Weltweit zählt man etwa 25.000 verschiedene Fischarten. Diese Zahl klingt beeindruckend, gibt aber noch lange nicht die tatsächliche Anzahl der Fischarten wider. Der Grund dafür ist im Lebensraum der Fische zu suchen: viele von ihnen leben in der Tiefsee, einem schwer zugänglichen Raum mit extremen Lebensbedingungen. Jedes Jahr entdeckt man durch Zufall oder auf Expeditionen immer neue Lebewesen aus der Tiefsee, die eine eigene Art bilden.

Allein mit dieser Artenvielfalt stellen Fische bereits die Hälfte aller Wirbeltiere auf der Erde. Die Unterschiede zwischen den einzelnen Gattungen sind groß. Dies spiegelt sich nicht allein in ihrem Aussehen wieder, sondern auch in ihrer Lebensweise. Denn Fische haben ganz unterschiedliche Lebensräume erobert, in denen jeweils völlig andere Bedingungen herrschen. So haben sie sich zum Beispiel sowohl an das Leben im Süßwasser als auch an das Leben im Salzwasser angepasst. Dazu entwickelten sie Körperfunktionen, die es ihnen erlaubten, die Salzkonzentration im Körper zu regulieren. Ohne diese Fähigkeit würden sie regelrecht vertrocknen. Die Entsalzung geschieht über die Kiemen.

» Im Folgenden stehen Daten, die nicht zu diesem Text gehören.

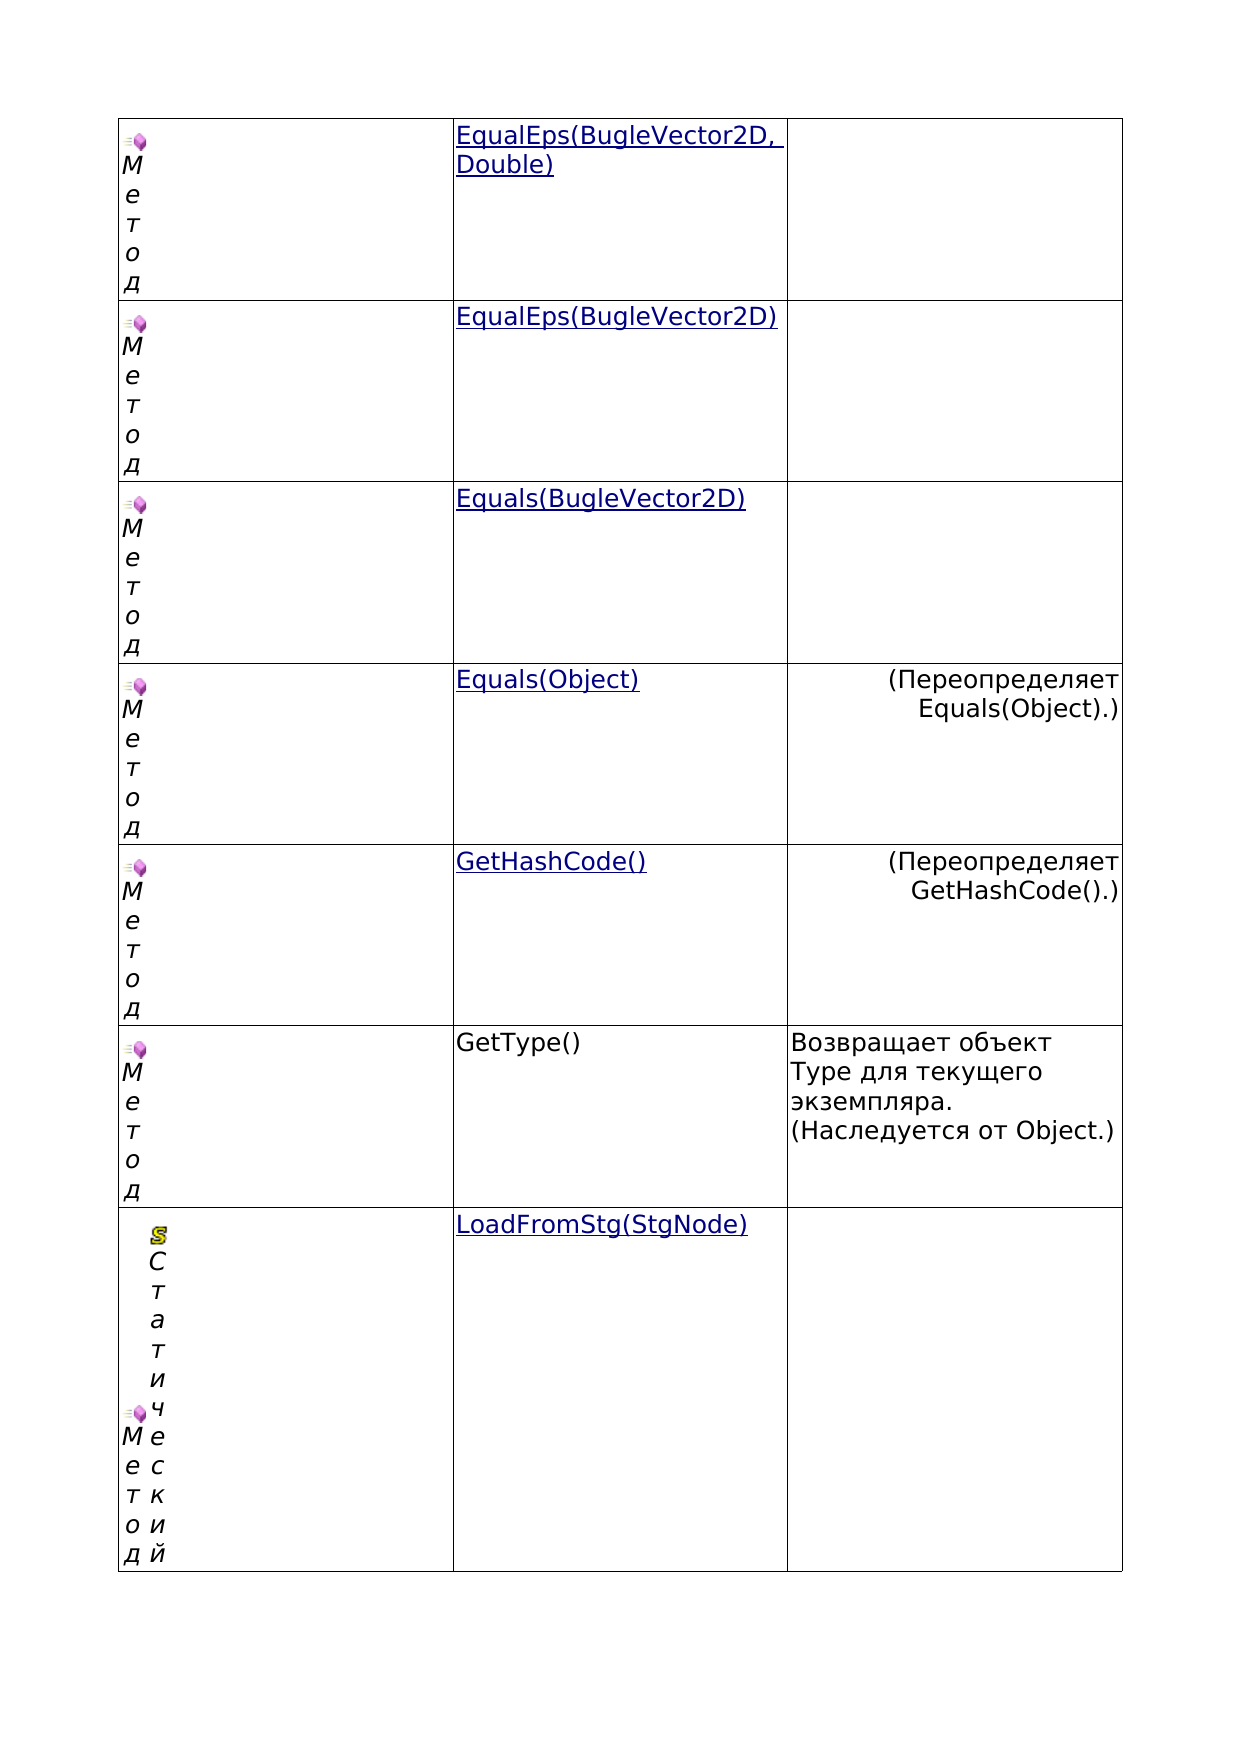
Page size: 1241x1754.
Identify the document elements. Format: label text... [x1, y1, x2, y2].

table_cell [788, 1208, 1122, 1571]
table_cell LoadFromStg(StgNode) [454, 1208, 787, 1571]
table_cell [119, 119, 453, 299]
picture [121, 496, 147, 514]
picture [121, 315, 147, 333]
table_cell EqualEps(BugleVector2D) [454, 301, 787, 481]
picture [121, 1041, 147, 1059]
table_cell [119, 1026, 453, 1207]
table_cell [788, 301, 1122, 481]
table_cell Equals(BugleVector2D) [454, 482, 787, 662]
table_cell EqualEps(BugleVector2D, Double) [454, 119, 787, 299]
picture [121, 678, 147, 696]
table_cell GetType() [454, 1026, 787, 1207]
table_cell (Переопределяет GetHashCode().) [788, 845, 1122, 1025]
table_cell [788, 119, 1122, 299]
table_cell Возвращает объект Type для текущего экземпляра. (Наследуется от Object.) [788, 1026, 1122, 1207]
table_cell [119, 845, 453, 1025]
table_cell [119, 482, 453, 662]
picture [121, 133, 147, 151]
picture [121, 859, 147, 877]
table_cell [119, 301, 453, 481]
table_cell (Переопределяет Equals(Object).) [788, 664, 1122, 844]
picture [146, 1222, 172, 1248]
table_cell Equals(Object) [454, 664, 787, 844]
table_cell [119, 664, 453, 844]
table_cell GetHashCode() [454, 845, 787, 1025]
picture [121, 1405, 146, 1423]
table_cell [119, 1208, 453, 1571]
table_cell [788, 482, 1122, 662]
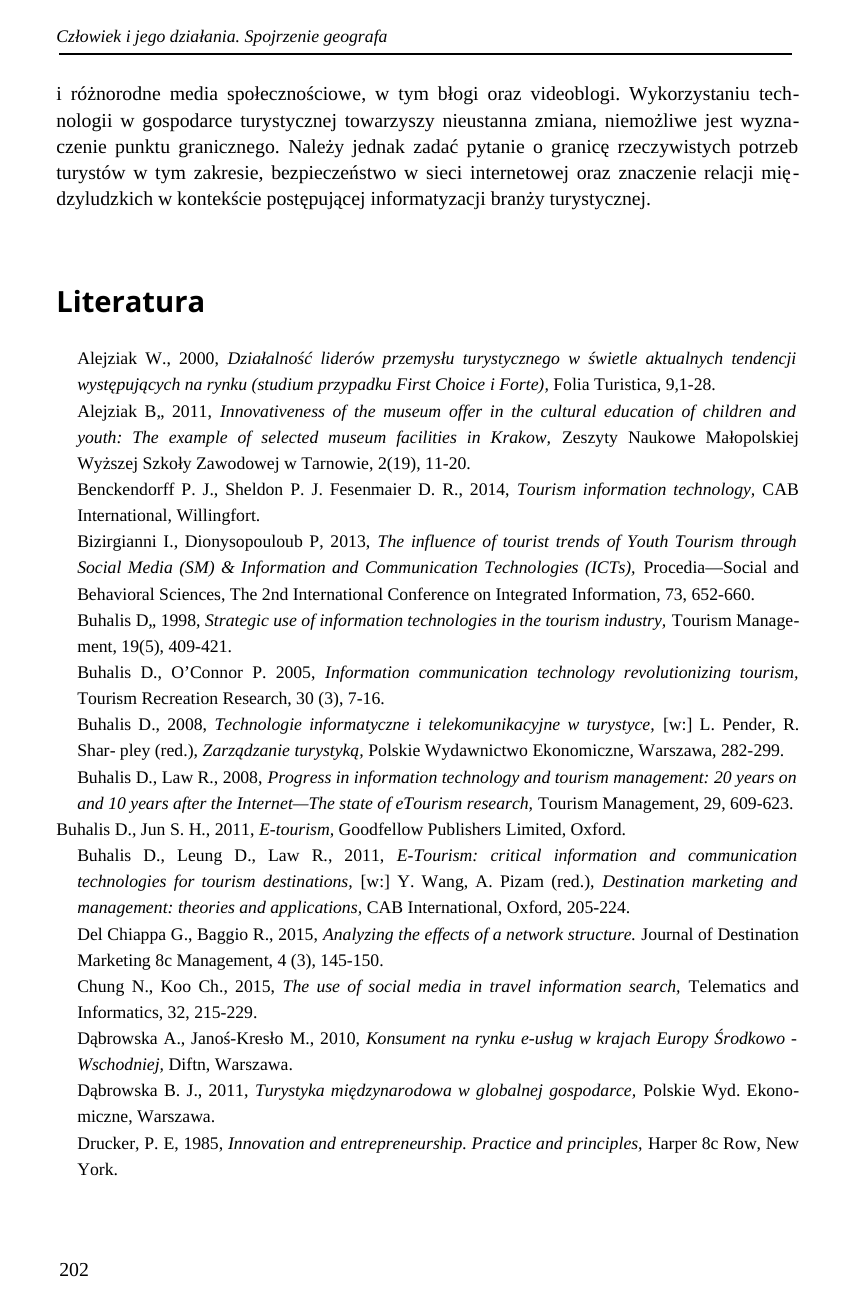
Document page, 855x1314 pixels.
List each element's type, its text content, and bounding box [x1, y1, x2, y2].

text Człowiek i jego działania. Spojrzenie geografa [56, 26, 395, 46]
text Del Chiappa G., Baggio R., 2015, Analyzing the effects of a network structure. Journal of Destination Marketing 8c Management, 4 (3), 145-150. [77, 923, 799, 970]
subtitle Literatura [56, 281, 799, 321]
text Dąbrowska A., Janoś-Kresło M., 2010, Konsument na rynku e-usług w krajach Europy Środkowo -Wschodniej, Diftn, Warszawa. [77, 1028, 799, 1074]
text i różnorodne media społecznościowe, w tym błogi oraz videoblogi. Wykorzystaniu tech­nologii w gospodarce turystycznej towarzyszy nieustanna zmiana, niemożliwe jest wyzna­czenie punktu granicznego. Należy jednak zadać pytanie o granicę rzeczywistych potrzeb turystów w tym zakresie, bezpieczeństwo w sieci internetowej oraz znaczenie relacji mię­dzyludzkich w kontekście postępującej informatyzacji branży turystycznej. [56, 82, 799, 210]
text Bizirgianni I., Dionysopouloub P, 2013, The influence of tourist trends of Youth Tourism through Social Media (SM) & Information and Communication Technologies (ICTs), Procedia—Social and Behavioral Sciences, The 2nd International Conference on Integrated Information, 73, 652-660. [77, 531, 799, 604]
text Buhalis D., Leung D., Law R., 2011, E-Tourism: critical information and communication technologies for tourism destinations, [w:] Y. Wang, A. Pizam (red.), Destination marketing and management: theories and applications, CAB International, Oxford, 205-224. [77, 845, 799, 917]
text Buhalis D„ 1998, Strategic use of information technologies in the tourism industry, Tourism Manage­ment, 19(5), 409-421. [77, 609, 799, 656]
text Buhalis D., Jun S. H., 2011, E-tourism, Goodfellow Publishers Limited, Oxford. [56, 819, 799, 839]
text Chung N., Koo Ch., 2015, The use of social media in travel information search, Telematics and Infor­matics, 32, 215-229. [77, 976, 799, 1022]
text Buhalis D., 2008, Technologie informatyczne i telekomunikacyjne w turystyce, [w:] L. Pender, R. Shar- pley (red.), Zarządzanie turystyką, Polskie Wydawnictwo Ekonomiczne, Warszawa, 282-299. [77, 714, 799, 761]
text Dąbrowska B. J., 2011, Turystyka międzynarodowa w globalnej gospodarce, Polskie Wyd. Ekono­miczne, Warszawa. [77, 1080, 799, 1127]
text Alejziak B„ 2011, Innovativeness of the museum offer in the cultural education of children and youth: The example of selected museum facilities in Krakow, Zeszyty Naukowe Małopolskiej Wyższej Szkoły Zawodowej w Tarnowie, 2(19), 11-20. [77, 400, 799, 473]
text Drucker, P. E, 1985, Innovation and entrepreneurship. Practice and principles, Harper 8c Row, New York. [77, 1132, 799, 1179]
text Benckendorff P. J., Sheldon P. J. Fesenmaier D. R., 2014, Tourism information technology, CAB International, Willingfort. [77, 479, 799, 525]
text Alejziak W., 2000, Działalność liderów przemysłu turystycznego w świetle aktualnych tendencji wystę­pujących na rynku (studium przypadku First Choice i Forte), Folia Turistica, 9,1-28. [77, 348, 799, 394]
text Buhalis D., Law R., 2008, Progress in information technology and tourism management: 20 years on and 10 years after the Internet—The state of eTourism research, Tourism Management, 29, 609-623. [77, 766, 799, 813]
text Buhalis D., O’Connor P. 2005, Information communication technology revolutionizing tourism, Tour­ism Recreation Research, 30 (3), 7-16. [77, 662, 799, 708]
text 202 [59, 1258, 93, 1281]
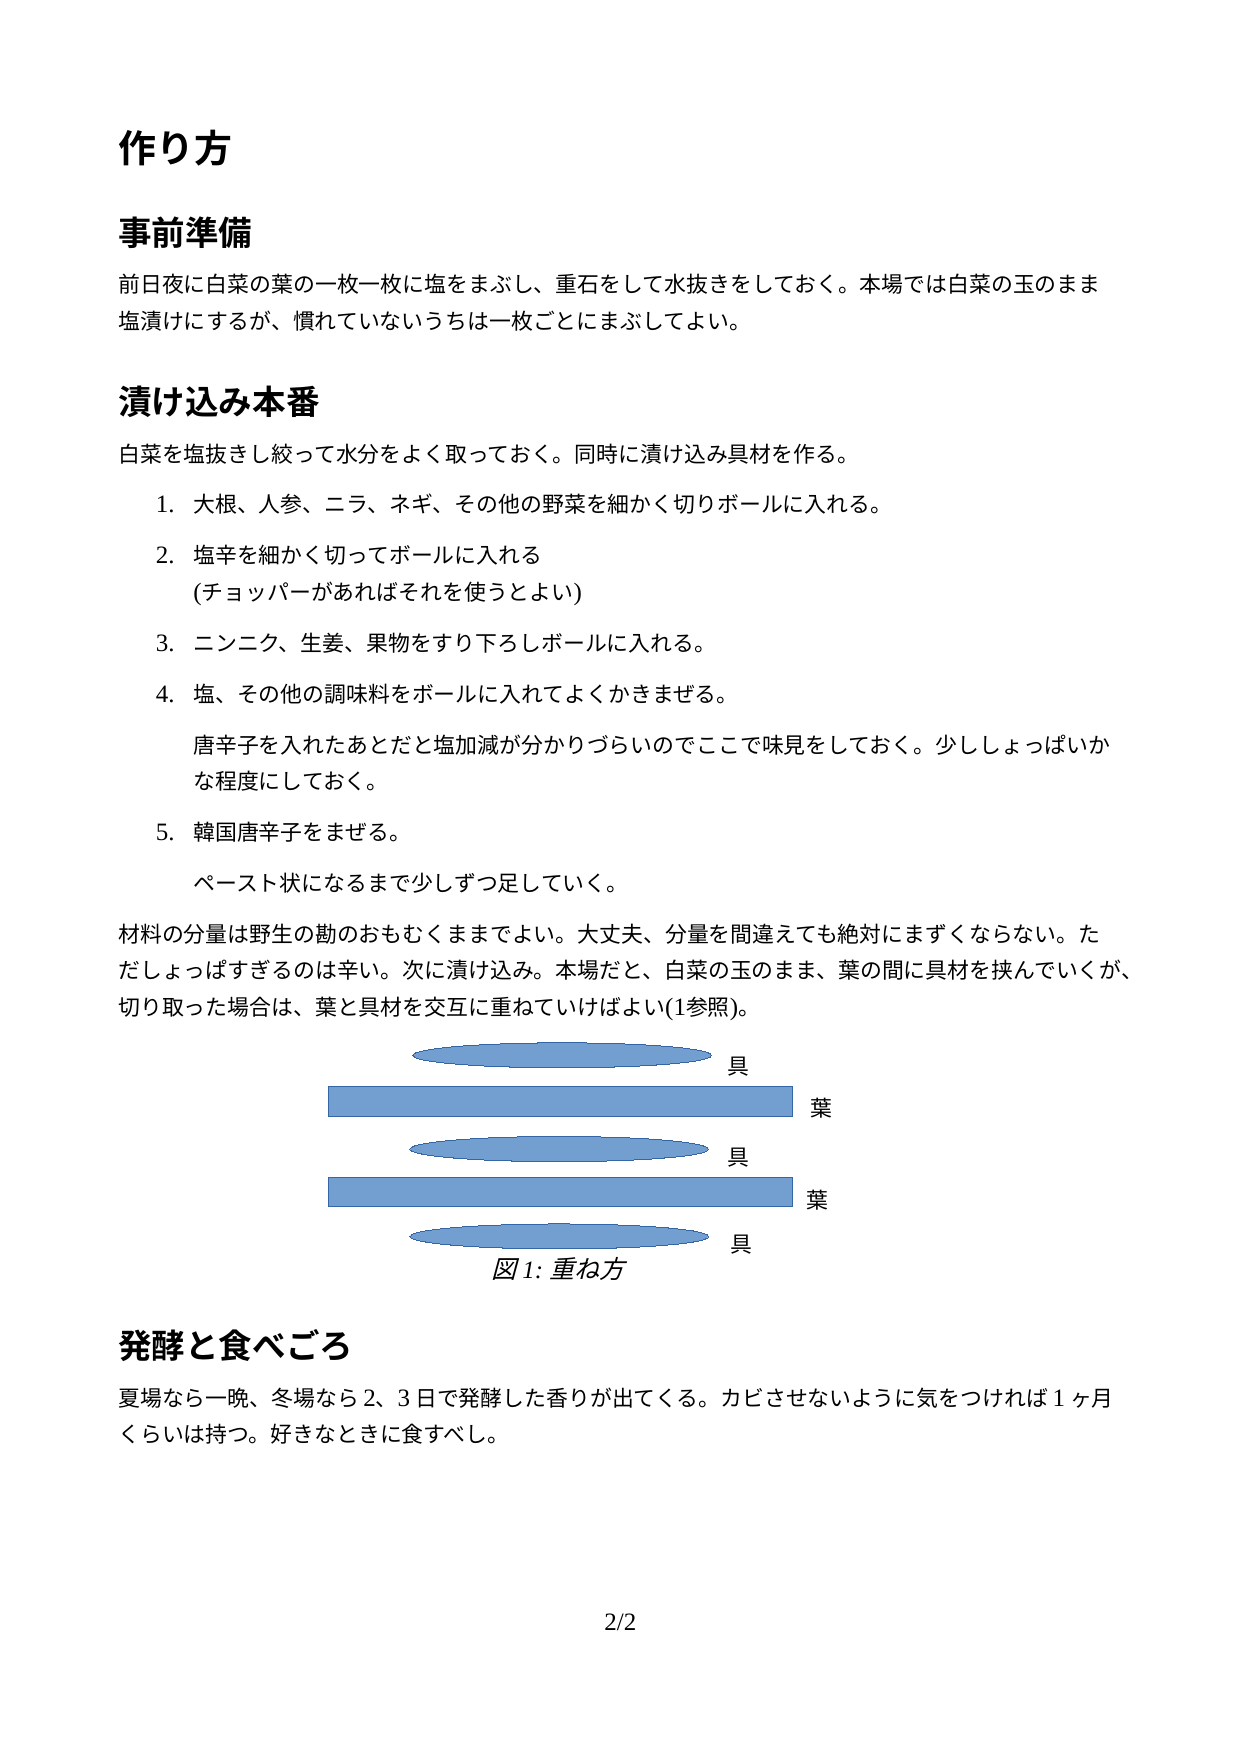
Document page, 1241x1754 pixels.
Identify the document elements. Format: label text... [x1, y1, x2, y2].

subtitle 事前準備 [118, 206, 1122, 255]
text 図 1: 重ね方 [410, 1238, 709, 1285]
list ペースト状になるまで少しずつ足していく。 [156, 866, 1122, 897]
subtitle 発酵と食べごろ [118, 1320, 1122, 1368]
text 白菜を塩抜きし絞って水分をよく取っておく。同時に漬け込み具材を作る。 [118, 437, 1122, 468]
list 塩辛を細かく切ってボールに入れる (チョッパーがあればそれを使うとよい) [156, 538, 1122, 606]
text 材料の分量は野生の勘のおもむくままでよい。大丈夫、分量を間違えても絶対にまずくならない。ただしょっぱすぎるのは辛い。次に漬け込み。本場だと、白菜の玉のまま、葉の間に具材を挟んでいくが、切り取った場合は、葉と具材を交互に重ねていけばよい(図 1参照)。 [118, 917, 1122, 1021]
list ニンニク、生姜、果物をすり下ろしボールに入れる。 [156, 626, 1122, 657]
list 大根、人参、ニラ、ネギ、その他の野菜を細かく切りボールに入れる。 [156, 487, 1122, 519]
subtitle 作り方 [118, 118, 1122, 173]
list 塩、その他の調味料をボールに入れてよくかきまぜる。 [156, 677, 1122, 708]
text 前日夜に白菜の葉の一枚一枚に塩をまぶし、重石をして水抜きをしておく。本場では白菜の玉のまま塩漬けにするが、慣れていないうちは一枚ごとにまぶしてよい。 [118, 267, 1122, 335]
text 夏場なら一晩、冬場なら2、3日で発酵した香りが出てくる。カビさせないように気をつければ1ヶ月くらいは持つ。好きなときに食すべし。 [118, 1381, 1122, 1449]
list 唐辛子を入れたあとだと塩加減が分かりづらいのでここで味見をしておく。少ししょっぱいかな程度にしておく。 [156, 728, 1122, 796]
list 韓国唐辛子をまぜる。 [156, 815, 1122, 847]
subtitle 漬け込み本番 [118, 376, 1122, 424]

Die Anpassung der Fische an ihre jeweilige Umwelt hat natürlich auch Konsequenzen für ihre Haltung im Aquarium. Hier muss man versuchen, die optimalen Bedingungen durch eine regelmäßige Kontrolle und Regulierung der Wasserwerte zu schaffen. Insbesondere ph- und Nitrit-Werte sowie Temperatur und Wasserhärte sind besonders wichtig.

Einen ersten Überblick über die Vielzahl der verschiedenen Fisch-Gattungen und Familien gewinnt man durch die in der Wissenschaft angewandten Systematik. Allerdings ist die Systematik keineswegs einfach zu handhaben – vor allem auch, weil die gebräuchlichen Fischnamen in die Irre führen: So ist der Heilbutt zum Beispiel kein Butt sondern eine Scholle, und der Rotbarsch zählt nicht zu den Barschen sondern zu den Panzerwangen. Trotzdem ist eine grobe Orientierung mittels dieser Systematik möglich, die auch diesen Ausführungen zugrunde liegt.